Держа мальчишек в изнурительном состоянии, он сознательно подавлял в них всякий росток собственной воли, собственного творчества, чтобы обезопасить себя от любой возможной конкуренции и предотвратить разоблачение собственного, весьма скудного внутреннего мира. Имея под своим началом кучу выполняющих его приказы мальчишек, Доменико ощущал себя Цезарем.
1 Апреля 1488 года господин художник пересёк порог виллы мессера Буонарроти близ Сеттиньяно. По настоянию врача и по собственному убеждению Урсула перевезла весь дом Буонарроти на загородную виллу. Там, в горах, весной просто было невозможно не поправиться. Лодовико окреп. Он часто встречался с Томазо, Барбарой, подросшим Джулио. По своему Лодовико завидовал этой простой семье, в которой так крепко чувствовалась родная кровь. С годами супруги так срослись друг с другом, что уже трудно было представить себе Томазо, не видя рядом Барбары и наоборот.
Мессер Буонарроти часто беседовал с ними о Микеланджело, о том, насколько этот  ребёнок необычен, чем он значительно отличается от других. Лодовико поразили рассказы Томазо о мальчике, особенно та интонация, с которой этот обычный скарпеллино, а может быть и не очень обычный, рассказывал господину подеста о вещах, о существовании которых он, отец и не подозревал. Ревность? Да, может быть. Досада по упущенным возможностям? Скорее всего, дименно это. «Если бы Микеле поговорил со мной вот так, хоть однажды», -- простонал задетый за душу Лодовико.
--Мессер подеста, он не говорит, он чувствует», -- ответил ему Томазо.
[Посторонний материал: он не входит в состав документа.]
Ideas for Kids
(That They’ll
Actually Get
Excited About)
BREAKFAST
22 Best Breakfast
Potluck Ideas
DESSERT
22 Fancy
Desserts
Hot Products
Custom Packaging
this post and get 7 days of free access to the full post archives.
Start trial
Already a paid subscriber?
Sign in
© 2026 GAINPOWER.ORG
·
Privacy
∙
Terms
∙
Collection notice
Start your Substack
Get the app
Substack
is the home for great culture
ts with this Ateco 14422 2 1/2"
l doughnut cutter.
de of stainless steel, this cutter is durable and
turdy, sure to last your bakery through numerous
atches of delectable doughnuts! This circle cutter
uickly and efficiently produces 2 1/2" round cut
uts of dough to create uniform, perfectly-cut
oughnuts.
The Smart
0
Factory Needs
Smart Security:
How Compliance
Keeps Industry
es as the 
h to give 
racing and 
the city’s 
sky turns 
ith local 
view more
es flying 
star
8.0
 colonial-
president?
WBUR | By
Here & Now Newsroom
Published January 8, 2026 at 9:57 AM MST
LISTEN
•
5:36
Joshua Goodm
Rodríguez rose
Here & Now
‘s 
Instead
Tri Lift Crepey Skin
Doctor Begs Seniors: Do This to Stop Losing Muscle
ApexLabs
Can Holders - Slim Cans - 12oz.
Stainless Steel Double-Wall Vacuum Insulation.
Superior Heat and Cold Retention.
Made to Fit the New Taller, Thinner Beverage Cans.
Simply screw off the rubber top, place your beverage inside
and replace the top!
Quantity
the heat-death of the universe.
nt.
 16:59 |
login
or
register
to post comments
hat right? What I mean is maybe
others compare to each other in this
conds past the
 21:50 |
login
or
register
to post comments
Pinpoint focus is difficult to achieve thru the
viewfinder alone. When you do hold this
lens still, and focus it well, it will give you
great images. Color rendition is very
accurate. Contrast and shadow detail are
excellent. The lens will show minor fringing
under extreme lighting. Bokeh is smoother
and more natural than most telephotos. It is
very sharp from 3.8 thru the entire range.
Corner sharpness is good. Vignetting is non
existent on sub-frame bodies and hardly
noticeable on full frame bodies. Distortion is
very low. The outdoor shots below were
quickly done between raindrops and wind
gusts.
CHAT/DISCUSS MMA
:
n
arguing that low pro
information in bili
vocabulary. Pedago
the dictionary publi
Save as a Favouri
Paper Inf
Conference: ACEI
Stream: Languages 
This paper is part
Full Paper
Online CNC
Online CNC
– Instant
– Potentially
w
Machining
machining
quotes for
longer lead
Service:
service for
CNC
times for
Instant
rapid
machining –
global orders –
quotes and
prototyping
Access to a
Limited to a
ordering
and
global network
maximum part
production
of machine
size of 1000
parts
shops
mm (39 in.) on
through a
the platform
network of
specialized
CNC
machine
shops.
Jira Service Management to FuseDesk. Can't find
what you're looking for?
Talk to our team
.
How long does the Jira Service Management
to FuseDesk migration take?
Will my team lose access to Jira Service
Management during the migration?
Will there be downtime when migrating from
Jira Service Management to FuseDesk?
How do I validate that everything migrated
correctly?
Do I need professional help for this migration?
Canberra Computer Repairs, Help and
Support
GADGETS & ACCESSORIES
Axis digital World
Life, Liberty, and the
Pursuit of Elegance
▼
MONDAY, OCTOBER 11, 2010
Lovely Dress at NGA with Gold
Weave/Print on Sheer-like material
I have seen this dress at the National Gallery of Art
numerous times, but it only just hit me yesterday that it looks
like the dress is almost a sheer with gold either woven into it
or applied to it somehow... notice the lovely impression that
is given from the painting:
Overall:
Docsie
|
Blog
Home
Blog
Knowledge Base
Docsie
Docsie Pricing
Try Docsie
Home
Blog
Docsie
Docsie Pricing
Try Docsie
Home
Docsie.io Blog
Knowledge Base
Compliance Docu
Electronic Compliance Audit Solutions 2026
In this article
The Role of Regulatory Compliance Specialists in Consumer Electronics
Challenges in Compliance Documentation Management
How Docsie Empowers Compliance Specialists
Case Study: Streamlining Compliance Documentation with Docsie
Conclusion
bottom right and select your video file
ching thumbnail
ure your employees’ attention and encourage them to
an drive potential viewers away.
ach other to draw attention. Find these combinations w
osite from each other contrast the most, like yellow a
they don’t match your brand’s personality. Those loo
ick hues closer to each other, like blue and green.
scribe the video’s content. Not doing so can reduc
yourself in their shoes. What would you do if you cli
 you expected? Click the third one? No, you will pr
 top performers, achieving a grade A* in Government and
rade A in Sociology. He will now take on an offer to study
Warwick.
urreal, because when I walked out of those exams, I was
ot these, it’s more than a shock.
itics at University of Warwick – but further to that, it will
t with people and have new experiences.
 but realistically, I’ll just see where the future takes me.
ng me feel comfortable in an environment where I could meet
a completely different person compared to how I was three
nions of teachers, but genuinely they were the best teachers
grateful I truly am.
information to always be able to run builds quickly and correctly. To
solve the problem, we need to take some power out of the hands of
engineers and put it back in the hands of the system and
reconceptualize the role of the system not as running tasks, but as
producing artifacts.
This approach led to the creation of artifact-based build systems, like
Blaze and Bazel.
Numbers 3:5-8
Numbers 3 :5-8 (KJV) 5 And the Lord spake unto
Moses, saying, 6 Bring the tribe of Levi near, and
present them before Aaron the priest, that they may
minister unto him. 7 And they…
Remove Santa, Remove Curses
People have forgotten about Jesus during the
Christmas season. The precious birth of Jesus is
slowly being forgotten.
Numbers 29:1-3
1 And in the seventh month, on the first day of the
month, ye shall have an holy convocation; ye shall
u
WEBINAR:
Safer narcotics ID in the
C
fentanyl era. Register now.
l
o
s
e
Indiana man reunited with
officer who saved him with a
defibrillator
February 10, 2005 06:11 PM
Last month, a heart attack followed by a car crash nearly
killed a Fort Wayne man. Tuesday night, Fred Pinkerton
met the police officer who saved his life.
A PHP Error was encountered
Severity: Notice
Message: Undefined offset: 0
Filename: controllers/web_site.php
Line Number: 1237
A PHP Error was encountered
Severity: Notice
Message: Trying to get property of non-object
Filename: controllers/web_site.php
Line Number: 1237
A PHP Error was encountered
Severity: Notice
Гирландайо осмотрелся вокруг. Вилла была великолепна. Все завистливые люди обладают схожим трепетом перед богатством и одновременно благоговением перед его обладателем.
-- Маэстро, для меня особая честь принимать у себя в доме такого высокого гостя», -- утончённо вежливо, по-флорентийски поприветствовал своего гостя мессер Буонарроти.
-- Для меня честь – переступить порог известного на всю Флоренцию дома Буонарроти Симони .
Протокол есть протокол. С первых минут они друг другу не понравились. Вряд ли здесь было дело лишь в чисто внешней антипатии.  Внутренне они жили в параллельных мирах. За последние годы Буонарроти пережил не одну жизнь и не одну душевную драму. В результате жизненных бурь у него развилось тонкое психологическое чутьё. Франческа, Микеле были настоящими учителями для мессера Лодовико. Последние его встречи с Томазо и Барбарой закрепили пройденные уроки.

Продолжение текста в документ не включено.